網頁節錄.
+ + +

劉松達指出,在勢必會破壞歷史建物天際線的狀態下,往往政府仍然會進行都更,原因在於若要全面顧及歷史建物與在地都市發展的結合,去要求建物需要做特別的設計或限制,在公部門、居民、建商、設計師等方面,「整個審查過程就會變得很複雜」,也可能花費過多時間在溝通,進而導致都更時程延宕。他認為居民和公部門期盼的往往是讓老屋能夠盡快重建,不要處於一個不安全的房屋環境,以現實面來講,相較於建物特別設計達成融合,「並不是都市更新的優先」。
蔡馥羽站在一般都更民眾立場來看,針對歷史建物周遭限制容積,其實是負面影響的。以他過去的經驗來看,居民通常希望自己的建物越高越好,他們希望「不能長胖也要能夠長高」。
不過想要在台北市將房子長得更高,還有一個因素限制著民眾,「每次在討論都更時,住戶就會講到說,等松山機場遷移時,他這裡可以分配的坪數或許就會比較高,有一個期待性在」。蔡馥羽坦言,這也是為什麼每次選舉時,松山機場遷移的議題總是這麼有選票,在於目前許多台北市都更建物都受到航高限制,民眾及開發商都期盼建物高度能放寬,經濟效益才能更高。

+ + +

問題.
a) 在這段關於都市更新的文字中,劉松達認為居民和公部門往往期盼的是什麼?
b) 請接著這段關於都市更新的文字最後一句往下寫。

資料摘錄.

+ + +

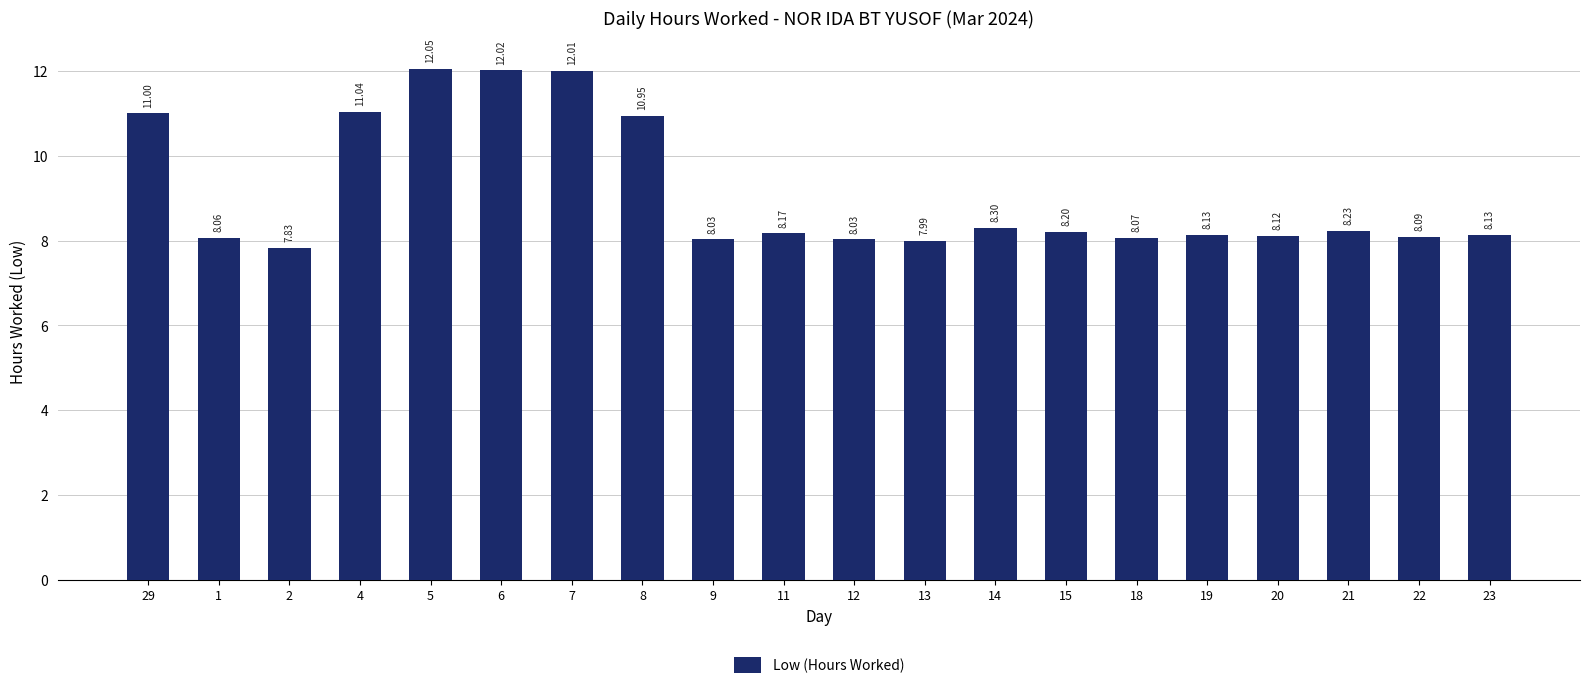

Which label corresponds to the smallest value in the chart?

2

+ + +

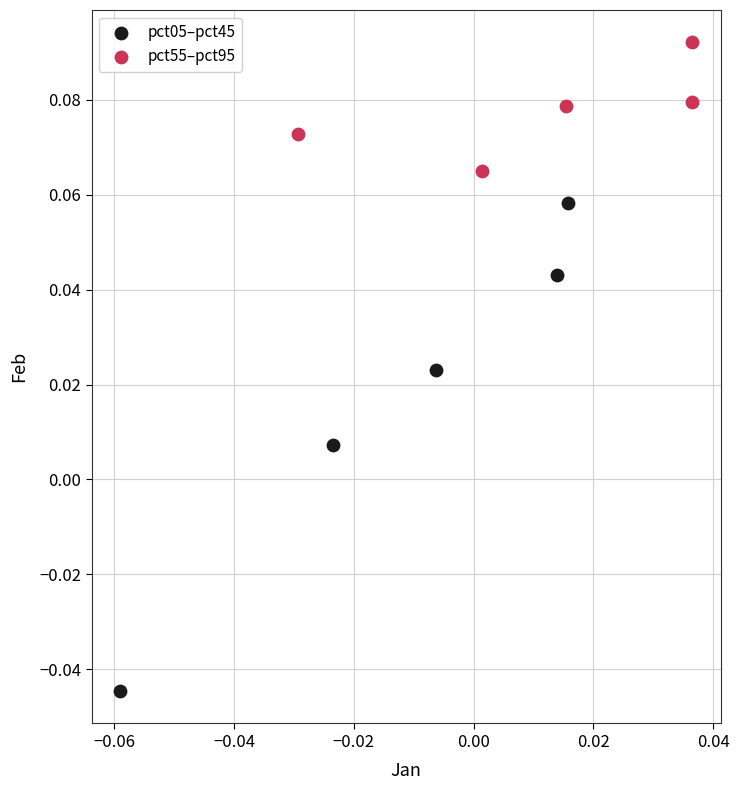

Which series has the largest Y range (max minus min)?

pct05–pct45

+ + +

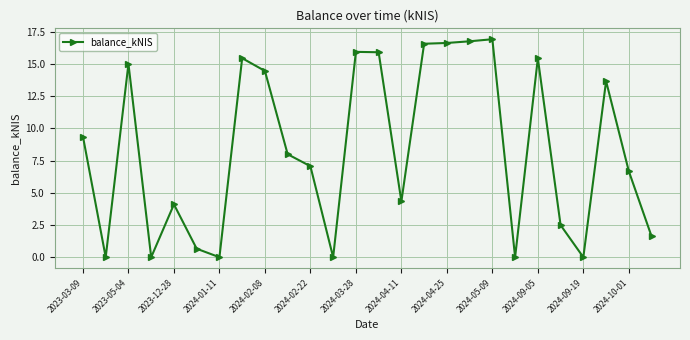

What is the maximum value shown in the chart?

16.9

+ + +

回答.
a) 讓老屋能夠盡快重建,不要處於一個不安全的房屋環境。

b)
蔡馥羽認為文資議題就交由主關機關來把關,加上台北市目前都市景觀大多是老舊公寓,過去缺乏良好規劃的狀況下,就導致房屋顯得相當凌亂,未來勢必會往高容積方向施行,若限制高度導致沒有容積獎勵的誘因,讓民眾可以取得的坪數、土地增加,就很難吸引民眾進行都更。
人民的居住權在城市快速的發展下,面臨到房屋重建、拆遷等問題,在這之中如何進行充分的協商,並且將容積獎勵轉移或給予住戶等值的代價等,也考驗民眾、政府、建商的智慧,讓都市達成永續發展。